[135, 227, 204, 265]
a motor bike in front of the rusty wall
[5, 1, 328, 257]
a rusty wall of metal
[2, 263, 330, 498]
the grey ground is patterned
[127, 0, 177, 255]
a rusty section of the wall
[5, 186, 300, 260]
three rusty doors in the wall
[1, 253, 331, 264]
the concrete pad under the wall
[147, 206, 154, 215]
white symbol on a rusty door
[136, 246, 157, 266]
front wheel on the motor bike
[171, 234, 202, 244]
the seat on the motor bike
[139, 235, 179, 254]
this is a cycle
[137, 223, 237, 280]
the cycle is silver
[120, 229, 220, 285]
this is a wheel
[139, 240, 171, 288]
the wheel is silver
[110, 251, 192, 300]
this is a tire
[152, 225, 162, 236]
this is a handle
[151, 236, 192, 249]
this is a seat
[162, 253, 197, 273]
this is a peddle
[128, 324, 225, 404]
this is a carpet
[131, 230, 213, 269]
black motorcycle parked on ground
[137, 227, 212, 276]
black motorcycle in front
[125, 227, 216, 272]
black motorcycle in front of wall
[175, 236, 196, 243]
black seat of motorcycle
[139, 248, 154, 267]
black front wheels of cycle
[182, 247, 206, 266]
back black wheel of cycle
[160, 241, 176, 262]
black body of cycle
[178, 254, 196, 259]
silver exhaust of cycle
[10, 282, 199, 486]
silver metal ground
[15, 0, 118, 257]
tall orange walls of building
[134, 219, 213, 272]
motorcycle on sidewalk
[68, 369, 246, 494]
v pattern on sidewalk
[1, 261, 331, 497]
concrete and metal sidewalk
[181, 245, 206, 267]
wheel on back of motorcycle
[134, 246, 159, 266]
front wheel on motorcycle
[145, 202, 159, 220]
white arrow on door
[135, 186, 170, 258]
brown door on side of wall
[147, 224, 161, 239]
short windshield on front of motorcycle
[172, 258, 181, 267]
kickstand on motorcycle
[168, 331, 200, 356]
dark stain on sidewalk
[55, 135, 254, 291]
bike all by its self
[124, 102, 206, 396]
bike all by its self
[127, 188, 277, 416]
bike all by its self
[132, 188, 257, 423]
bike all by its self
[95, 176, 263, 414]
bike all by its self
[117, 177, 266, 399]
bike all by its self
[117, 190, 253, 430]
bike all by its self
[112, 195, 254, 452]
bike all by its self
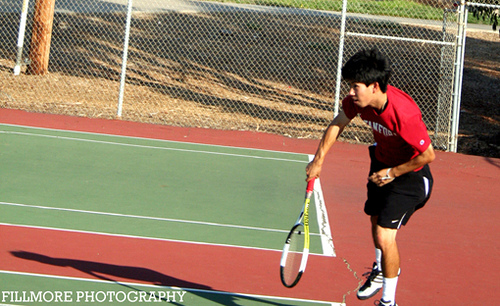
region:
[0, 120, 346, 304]
Green tennis court with white lines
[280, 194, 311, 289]
White, yellow and black tennis racquet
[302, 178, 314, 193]
Red handle of a tennis racquet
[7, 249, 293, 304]
Shadow of a man on a tennis court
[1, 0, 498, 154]
Chain link fence around a tennis court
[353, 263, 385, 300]
White and black tennis shoe with stripes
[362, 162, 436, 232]
Black athletic shorts with a Nike logo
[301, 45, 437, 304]
Man playing tennis on a court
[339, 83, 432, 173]
Red t shirt with white letters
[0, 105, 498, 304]
Red colored area of a tennis court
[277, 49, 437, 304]
a person playing tennis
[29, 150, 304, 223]
a green and white tennis court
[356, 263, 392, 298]
a black and white tennis shoe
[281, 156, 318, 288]
a black and yellow racket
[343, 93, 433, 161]
a red t shirt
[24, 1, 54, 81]
a wooden electric pole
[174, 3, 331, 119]
a chain link fence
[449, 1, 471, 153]
a gray metal pole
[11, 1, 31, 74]
a white metal pole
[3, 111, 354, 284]
red around the tennis court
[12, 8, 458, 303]
a kid is playing tennis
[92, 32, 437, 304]
he is ready for action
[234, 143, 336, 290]
he is holding his racquet downward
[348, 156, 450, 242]
he has on black shorts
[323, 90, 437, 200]
he is wearing a red shirt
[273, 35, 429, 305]
he is jumping off of the ground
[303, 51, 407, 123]
he has a look of anticipation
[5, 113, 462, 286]
the tennis court is red and green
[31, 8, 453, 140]
this tennis court is gated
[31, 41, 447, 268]
the sun is shining on the court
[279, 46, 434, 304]
the boy playing tennis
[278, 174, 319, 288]
the tennis racquet in the boy's hand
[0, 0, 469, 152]
the chain link fence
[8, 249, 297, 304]
the shadow on the ground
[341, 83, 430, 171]
the short sleeved shirt on the boy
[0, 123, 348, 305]
the white lines on the ground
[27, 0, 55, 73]
the wooden pole on the other side of the fence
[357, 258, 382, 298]
the shoe on the boy's foot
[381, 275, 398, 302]
the sock on the boy's leg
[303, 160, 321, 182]
the hand holding the tennis racquet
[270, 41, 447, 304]
person holding tennis racket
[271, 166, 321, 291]
black, white, and yellow tennis racket with red handle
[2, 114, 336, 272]
green and white square patch on tennis court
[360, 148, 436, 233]
black and white athletic shorts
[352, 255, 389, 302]
black and white sneaker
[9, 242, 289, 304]
shadow of tennis player on tennis court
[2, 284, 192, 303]
name of photographer in white lettering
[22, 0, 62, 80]
brown tree trunk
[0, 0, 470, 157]
tall chain link metal fence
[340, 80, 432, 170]
red short sleeve cotton t-shirt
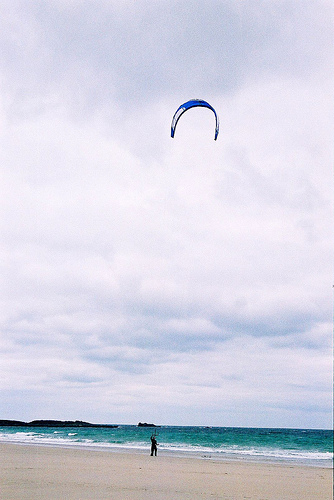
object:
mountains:
[0, 418, 156, 427]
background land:
[139, 422, 155, 429]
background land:
[1, 416, 118, 426]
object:
[170, 99, 220, 143]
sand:
[0, 440, 334, 498]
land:
[1, 440, 333, 497]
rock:
[136, 421, 158, 426]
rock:
[0, 418, 120, 428]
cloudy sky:
[1, 1, 333, 429]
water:
[1, 421, 333, 471]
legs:
[151, 447, 154, 455]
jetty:
[0, 418, 162, 428]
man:
[150, 433, 160, 456]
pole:
[182, 460, 280, 496]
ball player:
[199, 466, 282, 492]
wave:
[1, 430, 332, 460]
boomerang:
[172, 101, 218, 140]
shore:
[2, 439, 331, 497]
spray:
[2, 434, 333, 460]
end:
[0, 432, 20, 448]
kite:
[172, 99, 219, 142]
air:
[51, 40, 161, 302]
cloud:
[93, 338, 150, 379]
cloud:
[217, 298, 298, 335]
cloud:
[155, 314, 225, 342]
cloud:
[19, 250, 123, 305]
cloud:
[183, 369, 223, 392]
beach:
[0, 437, 326, 499]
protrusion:
[136, 420, 163, 429]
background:
[1, 321, 327, 433]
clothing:
[150, 435, 156, 457]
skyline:
[3, 404, 327, 439]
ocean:
[1, 423, 332, 461]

__Directions__
Return the records unchanged, from the start of the records through the line with "wheel on back of motorcycle".

__Written response__
[135, 227, 204, 265]
a motor bike in front of the rusty wall
[5, 1, 328, 257]
a rusty wall of metal
[2, 263, 330, 498]
the grey ground is patterned
[127, 0, 177, 255]
a rusty section of the wall
[5, 186, 300, 260]
three rusty doors in the wall
[1, 253, 331, 264]
the concrete pad under the wall
[147, 206, 154, 215]
white symbol on a rusty door
[136, 246, 157, 266]
front wheel on the motor bike
[171, 234, 202, 244]
the seat on the motor bike
[139, 235, 179, 254]
this is a cycle
[137, 223, 237, 280]
the cycle is silver
[120, 229, 220, 285]
this is a wheel
[139, 240, 171, 288]
the wheel is silver
[110, 251, 192, 300]
this is a tire
[152, 225, 162, 236]
this is a handle
[151, 236, 192, 249]
this is a seat
[162, 253, 197, 273]
this is a peddle
[128, 324, 225, 404]
this is a carpet
[131, 230, 213, 269]
black motorcycle parked on ground
[137, 227, 212, 276]
black motorcycle in front
[125, 227, 216, 272]
black motorcycle in front of wall
[175, 236, 196, 243]
black seat of motorcycle
[139, 248, 154, 267]
black front wheels of cycle
[182, 247, 206, 266]
back black wheel of cycle
[160, 241, 176, 262]
black body of cycle
[178, 254, 196, 259]
silver exhaust of cycle
[10, 282, 199, 486]
silver metal ground
[15, 0, 118, 257]
tall orange walls of building
[134, 219, 213, 272]
motorcycle on sidewalk
[68, 369, 246, 494]
v pattern on sidewalk
[1, 261, 331, 497]
concrete and metal sidewalk
[181, 245, 206, 267]
wheel on back of motorcycle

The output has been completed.